A quick show of hands revealed that while most attendees knew the clindamycin susceptibility pattern for MRSA at their institution, only a handful knew if it exceeded 10%.
An informal survey of the overflow crowd also indicated no clear consensus on what factors are most important in transitioning patients to oral antibiotics. A normalized C-reactive protein (CRP), afebrile state, and at least 48 hours of IV antibiotics were suggested, but some attendees commented that it was rare for CRP values to normalize within 2-3 days of initiating therapy and expressed uncertainty about the optimal CRP threshold to use.
A recent single-center, retrospective study reported using a CRP lower than 2.0-3.0 mg/L and evidence of clinical response for oral step-down therapy among 194 children with culture-positive, acute bacterial osteomyelitis or acute bacterial arthritis.
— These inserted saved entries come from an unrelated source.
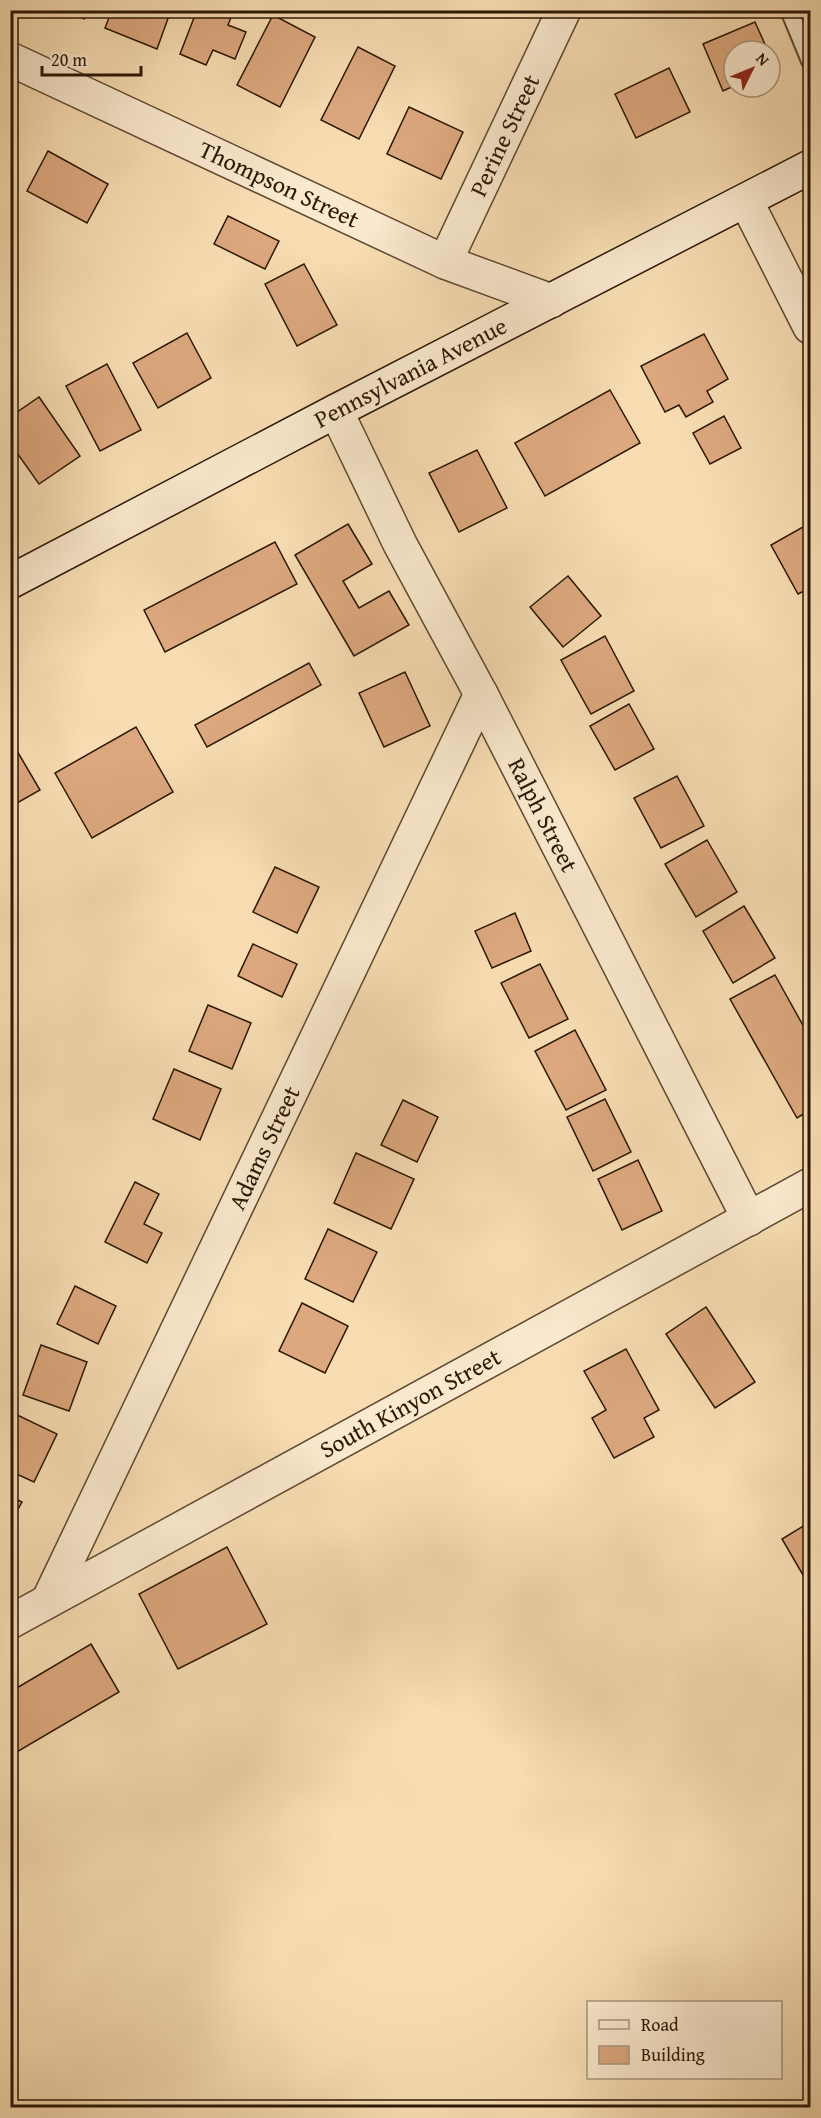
<svg xmlns="http://www.w3.org/2000/svg" width="821" height="2118" font-family="'Gentium Book Plus',serif">
<style>
.building{fill:#dda87f;stroke:#2a1706;stroke-width:1.5}
.lines{fill:none;stroke-linecap:round;stroke-linejoin:round}
.lane-casing{stroke:#5e4831;stroke-width:20}
.street-casing{stroke:#5e4831;stroke-width:36}
.secondary-casing{stroke:#2a1706;stroke-width:36}
.lane{stroke:#fae9ce;stroke-width:16}
.street{stroke:#fae9ce;stroke-width:33}
.secondary{stroke:#fae9ce;stroke-width:33}
.labels{text-anchor:middle;stroke-width:4.5;stroke-linejoin:round;paint-order:stroke}
.street-label{font-size:24px;fill:#2a1706;stroke:#fae9ce}
</style>
<rect width="100%" height="100%" fill="#f8ddb3"/>
<filter id="stains"><feTurbulence type="fractalNoise" baseFrequency=".00333" numOctaves="4"/><feColorMatrix values="0 0 0 0 .2 0 0 0 0 .09 0 0 0 0 .02 0 0 0 .5 -.17"/></filter>
<radialGradient id="worn" r=".72"><stop offset=".6" stop-color="#630" stop-opacity="0"/><stop offset="1" stop-color="#630" stop-opacity=".3"/></radialGradient>
<g class="building">
<polygon points="66,10 87,10 84,19"/>
<polygon points="112,10 171,10 157,49 105,28"/>
<polygon points="197,10 234,10 228,25 246,32 235,59 213,50 206,65 180,54"/>
<polygon points="273,15 315,37 280,107 237,85"/>
<polygon points="755,22 768,51 734,51 734,86 723,91 703,44"/>
<polygon points="358,47 395,66 359,139 321,120"/>
<polygon points="669,68 690,112 636,138 615,94"/>
<polygon points="409,107 463,132 441,179 387,154"/>
<polygon points="48,151 108,184 87,223 27,191"/>
<polygon points="228,216 279,241 265,269 214,244"/>
<polygon points="304,264 337,325 297,346 265,284"/>
<polygon points="187,333 211,378 158,408 133,363"/>
<polygon points="704,334 728,379 707,391 713,402 686,417 679,405 665,412 641,366"/>
<polygon points="107,364 141,430 100,451 66,386"/>
<polygon points="610,390 640,443 545,496 515,443"/>
<polygon points="39,397 80,456 39,484 10,443 10,417"/>
<polygon points="724,416 741,448 710,464 693,433"/>
<polygon points="477,450 507,508 459,532 429,473"/>
<polygon points="810,523 810,588 798,594 771,545"/>
<polygon points="348,524 372,564 343,581 359,608 389,591 409,625 354,656 295,555"/>
<polygon points="275,542 297,584 165,652 144,610"/>
<polygon points="568,576 601,616 563,647 530,607"/>
<polygon points="605,636 634,691 591,714 561,660"/>
<polygon points="309,663 321,685 207,747 195,725"/>
<polygon points="405,672 430,726 384,747 359,693"/>
<polygon points="629,704 654,749 615,770 590,726"/>
<polygon points="136,727 173,792 92,838 55,773"/>
<polygon points="10,739 40,790 10,807"/>
<polygon points="677,776 704,826 661,848 634,798"/>
<polygon points="707,840 737,892 696,917 665,864"/>
<polygon points="275,867 319,887 297,933 253,912"/>
<polygon points="744,906 775,958 733,983 703,931"/>
<polygon points="515,913 531,951 492,968 475,931"/>
<polygon points="253,944 297,964 282,997 238,976"/>
<polygon points="540,964 568,1019 529,1038 501,983"/>
<polygon points="775,975 810,1038 810,1110 797,1118 730,999"/>
<polygon points="208,1005 251,1023 232,1069 189,1051"/>
<polygon points="575,1030 606,1090 566,1110 535,1051"/>
<polygon points="174,1069 221,1089 200,1140 153,1119"/>
<polygon points="605,1099 631,1152 593,1171 567,1117"/>
<polygon points="403,1100 438,1117 417,1162 381,1145"/>
<polygon points="356,1153 414,1179 391,1229 334,1203"/>
<polygon points="638,1160 662,1211 622,1230 598,1179"/>
<polygon points="135,1182 159,1194 144,1224 162,1233 147,1263 105,1242"/>
<polygon points="328,1229 377,1252 353,1302 305,1279"/>
<polygon points="75,1286 116,1306 98,1344 57,1324"/>
<polygon points="302,1303 348,1326 325,1373 279,1351"/>
<polygon points="706,1307 755,1382 715,1408 666,1334"/>
<polygon points="41,1345 87,1362 69,1411 23,1395"/>
<polygon points="626,1349 659,1410 644,1418 654,1437 614,1458 592,1418 606,1410 584,1371"/>
<polygon points="11,1412 57,1434 34,1482 10,1471"/>
<polygon points="10,1496 22,1502 10,1523"/>
<polygon points="810,1522 810,1587 782,1539"/>
<polygon points="227,1547 267,1624 178,1669 139,1594"/>
<polygon points="91,1644 119,1692 10,1756 10,1692"/>
</g>
<g class="lines">
<g class="lane-casing">
<polyline id="lane" points="789,10 810,61"/>
</g>
<g class="street-casing">
<g id="street">
<path id="s1" d="M10,59l435,203 106,39"/>
<polyline points="746,201 810,327"/>
<path id="s2" d="M445,262l119,-252"/>
<path id="s3" d="M336,411l64,133 81,150 268,525"/>
<path id="s4" d="M48,1601l433,-907"/>
<path id="s5" d="M10,1622l800,-437"/>
</g>
</g>
<g class="secondary-casing">
<g id="secondary">
<path id="s6" d="M10,582l326,-171 474,-244"/>
</g>
</g>
<use href="#lane" class="lane"/>
<use href="#street" class="street"/>
<use href="#secondary" class="secondary"/>
</g>
<g class="labels">
<g class="street-label">
<text dy="8" stroke="none"><textPath href="#s2" startOffset="140">Perine Street</textPath></text>
<text dy="8" stroke="none"><textPath href="#s1" startOffset="297">Thompson Street</textPath></text>
<text dy="8" stroke="none"><textPath href="#s6" startOffset="452">Pennsylvania Avenue</textPath></text>
<text dy="8" stroke="none"><textPath href="#s3" startOffset="454">Ralph Street</textPath></text>
<text dy="8" stroke="none"><textPath href="#s4" startOffset="502">Adams Street</textPath></text>
<text dy="8" stroke="none"><textPath href="#s5" startOffset="456">South Kinyon Street</textPath></text>
</g>
</g>
<rect width="821" height="2118" fill="none" stroke="#f8ddb3" stroke-width="36"/>
<rect x="12" y="12" width="797" height="2094" fill="none" stroke="#2a1706" stroke-width="3"/>
<rect x="18" y="18" width="785" height="2082" fill="none" stroke="#2a1706" stroke-width="1.5"/>
<rect x="587" y="2001" width="195" height="78" fill="#fae9ce" stroke="#a7957e" stroke-width="1.5"/>
<rect x="599" y="2020" width="30" height="9" fill="#fae9ce" stroke="#a7957e" stroke-width="1.5"/>
<text x="641" y="2031" font-size="18" fill="#2a1706">Road</text>
<rect x="599" y="2046" width="30" height="18" fill="#dda87f" stroke="#a7957e" stroke-width="1.5"/>
<text x="641" y="2061" font-size="18" fill="#2a1706">Building</text>
<g transform="translate(752 69) rotate(47)"><circle r="28" fill="#fae9ce" stroke="#a7957e" stroke-width="1.5"/>
<path d="M0-4.5L10 22L0 15L-10 22Z" fill="#8f2418"/>
<text y="-9" font-size="16" font-weight="bold" text-anchor="middle" fill="#2a1706">N</text>
</g>
<path d="M42 66v9h99v-9" fill="none" stroke="#2a1706" stroke-width="3"/>
<text x="51" y="66" font-size="18" fill="#2a1706" stroke="#fae9ce" stroke-width="4.5" paint-order="stroke">20 m</text>
<rect width="100%" height="100%" filter="url(#stains)"/>
<rect width="100%" height="100%" fill="url(#worn)"/>
</svg>
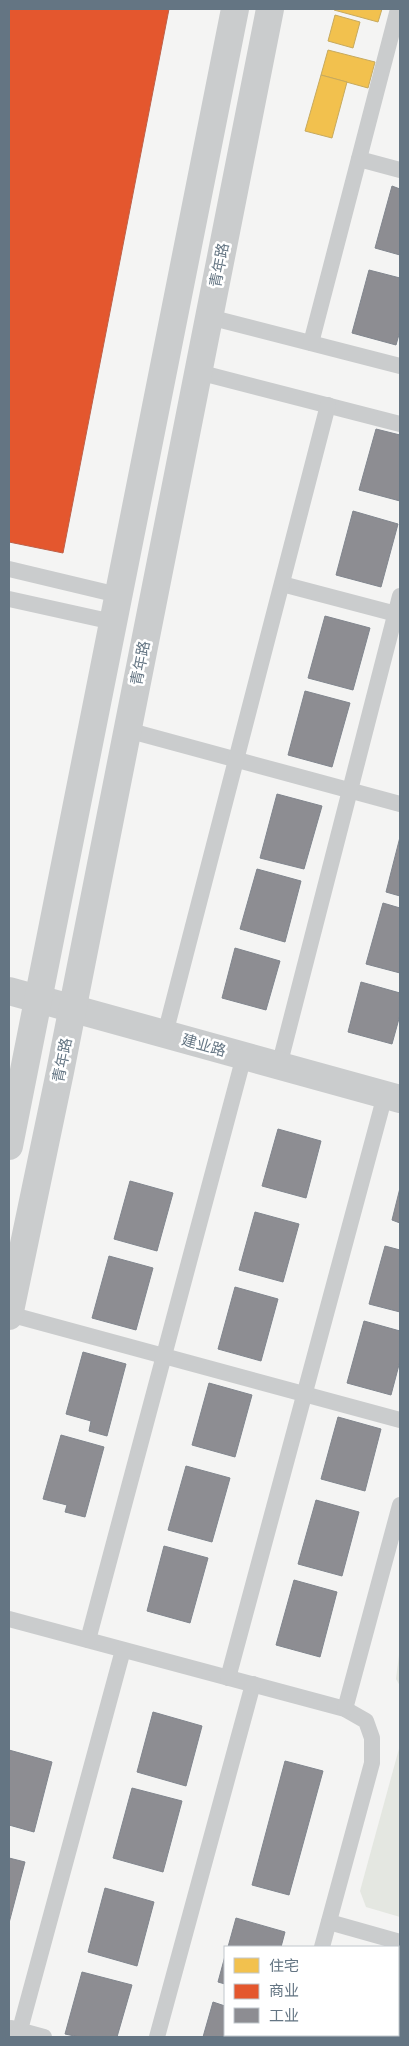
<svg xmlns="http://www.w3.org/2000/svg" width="409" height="2046" font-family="Inter,'Noto Sans SC',sans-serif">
<rect width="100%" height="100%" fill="#f4f4f3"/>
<g fill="#e4e7e1">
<polygon points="400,1647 400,1686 396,1679"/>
<polygon points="400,1745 400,1917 366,1907 360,1891"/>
</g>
<g fill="#f2c14e" stroke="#c7aa5e">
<polygon points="335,9 382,9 378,22 334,10"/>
<polygon points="335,15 360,22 353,48 328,41"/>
<polygon points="328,50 375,62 368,88 321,75"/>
<polygon points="321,75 347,82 332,138 305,131"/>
</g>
<polygon fill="#e4572e" stroke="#be6048" points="9,9 169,9 63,553 9,542"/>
<g fill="#8d8d92" stroke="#81868e">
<polygon points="392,186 400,189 400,255 375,248"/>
<polygon points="369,270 400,278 400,331 396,345 352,333"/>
<polygon points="376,429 400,435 400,501 359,490"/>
<polygon points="353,511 398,524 381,587 336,575"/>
<polygon points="325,616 370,628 353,690 308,678"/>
<polygon points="305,691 350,703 332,767 288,755"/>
<polygon points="277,794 322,806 304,869 260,858"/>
<polygon points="400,837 400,896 386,892"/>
<polygon points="257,869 301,881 285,942 240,929"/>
<polygon points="383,903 400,908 400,973 366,964"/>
<polygon points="235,948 280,961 266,1010 222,998"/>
<polygon points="361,982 400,993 400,1015 392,1044 348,1032"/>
<polygon points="278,1129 321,1141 306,1198 262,1186"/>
<polygon points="130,1181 173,1193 157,1251 114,1239"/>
<polygon points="400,1188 400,1223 392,1220"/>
<polygon points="255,1212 299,1224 283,1282 239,1270"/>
<polygon points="385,1246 400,1250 400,1312 369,1304"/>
<polygon points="109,1256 153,1268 136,1330 92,1318"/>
<polygon points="235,1287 278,1299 261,1361 218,1349"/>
<polygon points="364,1321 400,1331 400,1361 391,1395 347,1383"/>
<polygon points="83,1352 126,1364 107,1436 89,1431 91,1421 66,1414"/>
<polygon points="209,1383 252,1395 235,1457 192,1445"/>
<polygon points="338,1417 381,1429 365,1491 321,1479"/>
<polygon points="61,1435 104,1447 85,1517 65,1512 67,1505 43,1499"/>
<polygon points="186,1466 230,1478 212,1542 168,1530"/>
<polygon points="316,1500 359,1512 342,1576 298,1564"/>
<polygon points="164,1546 208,1558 190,1623 147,1611"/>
<polygon points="294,1580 337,1592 320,1657 276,1645"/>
<polygon points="153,1712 202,1726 186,1786 137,1772"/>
<polygon points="9,1750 52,1762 34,1832 9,1825"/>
<polygon points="285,1761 323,1771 289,1895 252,1885"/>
<polygon points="132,1788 182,1801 163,1872 113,1858"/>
<polygon points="9,1858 25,1862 9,1923"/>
<polygon points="105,1888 154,1902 137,1966 88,1952"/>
<polygon points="236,1918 285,1932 281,1947 228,1947"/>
<polygon points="225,1956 225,1984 218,1982"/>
<polygon points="398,1962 400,1962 400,2011 398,2021"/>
<polygon points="82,1972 132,1985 117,2037 79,2037 65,2034"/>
<polygon points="213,2002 225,2006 225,2035 257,2035 256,2037 203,2037"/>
</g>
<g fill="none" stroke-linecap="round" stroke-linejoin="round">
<g stroke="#cacccd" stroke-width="16">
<polyline points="359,159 400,170"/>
<polyline points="209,317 400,366"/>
<polyline points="311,343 398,9"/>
<polyline points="198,372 400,424"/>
<polyline points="9,569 118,595"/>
<polyline points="282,584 400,615"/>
<polyline points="9,599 113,622"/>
<polyline points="127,730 400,804"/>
<polyline points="165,1034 328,405"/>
<polyline points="279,1066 400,596"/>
<polyline points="9,1314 400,1420"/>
<polyline points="9,1619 345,1709 366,1721 372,1738 372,1763 322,1947"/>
<polyline points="88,1640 244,1056"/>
<polyline points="228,1678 385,1095"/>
<polyline points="345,1709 400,1505"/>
<polyline points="329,1922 400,1942"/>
<polyline points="11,2028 44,2037"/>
<polyline points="18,2037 123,1650"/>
<polyline points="157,2037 253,1684"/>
<polyline points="297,2037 298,2035"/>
</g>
<polyline stroke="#cacccd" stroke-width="28" points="9,991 400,1099"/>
<g stroke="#cacccd" stroke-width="28">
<polyline points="9,1146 235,9"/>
<polyline points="9,1316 60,1072 270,9"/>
</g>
</g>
<g text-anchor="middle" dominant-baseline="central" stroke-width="5" stroke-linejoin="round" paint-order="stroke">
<g font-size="15" fill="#647583" stroke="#fff">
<text transform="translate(219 265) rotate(-79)">青年路</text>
<text transform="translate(140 663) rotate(-79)">青年路</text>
<text transform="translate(204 1045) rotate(16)">建业路</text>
<text transform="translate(62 1060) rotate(-79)">青年路</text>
</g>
</g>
<rect width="409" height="2046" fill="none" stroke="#647583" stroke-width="20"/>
<rect x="224" y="1946" width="175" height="90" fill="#ffffff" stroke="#c1c8cd"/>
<rect x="234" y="1958" width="25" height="15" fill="#f2c14e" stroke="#c1c8cd"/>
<text x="269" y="1971" font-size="15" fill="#647583">住宅</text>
<rect x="234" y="1984" width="25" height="15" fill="#e4572e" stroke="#c1c8cd"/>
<text x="269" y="1996" font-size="15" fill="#647583">商业</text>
<rect x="234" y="2008" width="25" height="15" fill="#8d8d92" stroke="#c1c8cd"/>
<text x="269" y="2021" font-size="15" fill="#647583">工业</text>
</svg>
This combination strategy, in place at Rady Children’s Hospital in San Diego for more than a decade, yielded only one microbiologic failure and a long-term success rate with early transition to oral antibiotics that was similar to outcomes for long-term IV courses (Pediatrics 2012;130:e821-8).
A smaller prospective study in 44 children with AHOM reported that CRP values peaked 2 days after admission and normalized within a week of initiating therapy and transitioning to oral antibiotics within 4 days (Pediatrics 1994;93:59-62).
Regardless of the antibiotic plan, follow-up after discharge is key, said copresenter Dr. Lauren G. Solan, a hospital medicine fellow at Cincinnati Children’s. Hospitalists should ensure that the primary care physician is comfortable with the discharge plan and consider follow-up with an infectious disease specialist, particularly in children sent home on IV therapy. Catheter-associated complications requiring attention occur in about 30% of children with PICC lines at home, with malfunction or displacement reported in nearly one-fourth of those receiving more than 2 weeks of IV therapy, she observed. Notably, just five audience members acknowledged requesting an orthopedic follow-up, even in cases involving surgical procedures.
The presenters reported having no financial disclosures.